Delivery: is there a written process for what you deliver, with the decision points marked, or does it live only in your head?
Sales: can a lead come in, get a response, and get a proposal without you touching it that week?
Client comms: does someone or something check in with active clients on a normal schedule even if you don't open your inbox?
If any answer is no, that's the gap. Fix it before the week off, not during it.
The Week-Off Test
Before you book time off, check whether these three areas run without you.
Delivery
Is there a written process for what you deliver, with the decision points marked, or does it live only in your head?
Sales
Can a lead come in, get a response, and get a proposal without you touching it that week?
Client comms
Does someone or something check in with active clients on a normal schedule even if you don't open your inbox?
Appendix: two more generators
The elevator pitch generator:
Write 3 elevator pitches for [my business/offer]: one problem-led, one result-led, one story-led. No buzzwords, no jargon, speakable language a stranger would understand. For each, add a natural follow-up question I can ask to keep the conversation going.
The meeting brief generator:
Prepare a meeting brief for [person/company I'm meeting]: their likely priorities, 3 key points I should make, questions I should ask them, objections they might raise and how I'd respond, and my ideal outcome for the meeting.

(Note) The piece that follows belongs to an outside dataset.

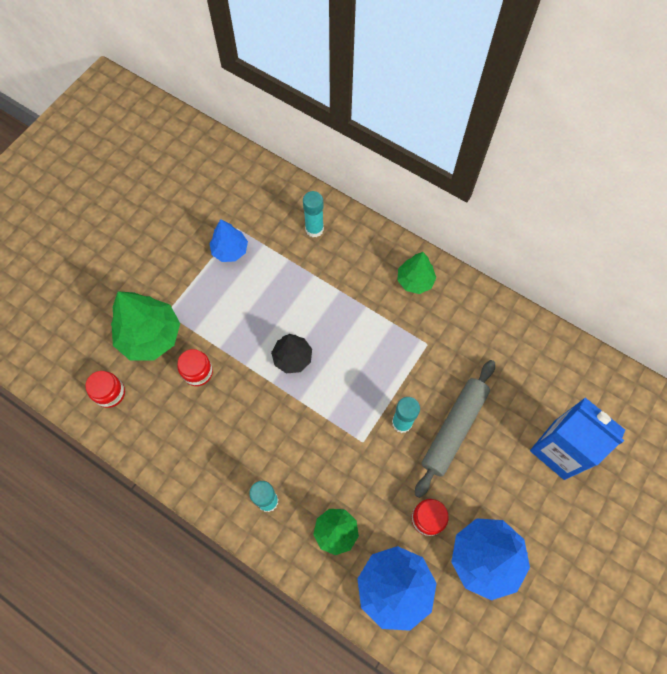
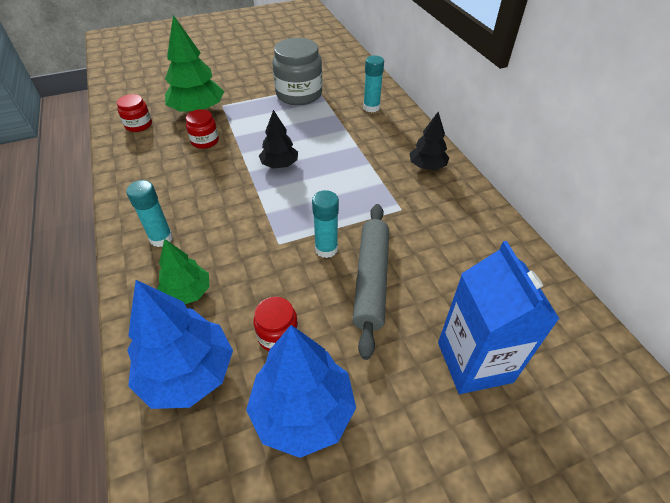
camera: 35 degrees right, 20 degrees down
(230, 250) = (299, 94): blue tree -> grey jar
(415, 281) = (427, 166): green tree -> black tree
(454, 429) = (371, 280): grey rolling pin -> grey rolling pin turned 60 degrees counterclockwise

This is the exact system WorkSmart teaches inside the Scale Plan: your answers become a personalized growth plan, then a 30-day plan with weekly check-ins. More free tools live at worksmartadvisor.com/resources.
FAQ
How do I make my business run without me for a week?
Pass the Week-Off Test in three areas: delivery (a written process with decision points marked), sales (a lead can get a response and a proposal without you), and client comms (check-ins happen on schedule even if you don't open your inbox). Whichever answer is no is the gap to fix before you book the time off.
What is task batching and how much time does it save?
Batching groups same-type tasks, all emails, all content, all client calls, into single blocks instead of interleaving them. It cuts context-switching from roughly 40 times a day to 15 and saves about 5 hours a week.
What is a theme-day calendar?
A calendar where each block of the day has one job. Option A splits the day into client work, content, and admin. Option B splits it into an AM deep-work block and a PM block for communications and internal work. Pick one and stop reordering your day around whatever feels urgent.
What should I document before making my first hire?
Your operational playbook: the 5-7 core processes you repeat, each with a step-by-step checklist, the decision points where things go wrong, the quality standards that define done, and the parts that could be automated or delegated. The playbook generator prompt in this kit writes the first draft with you.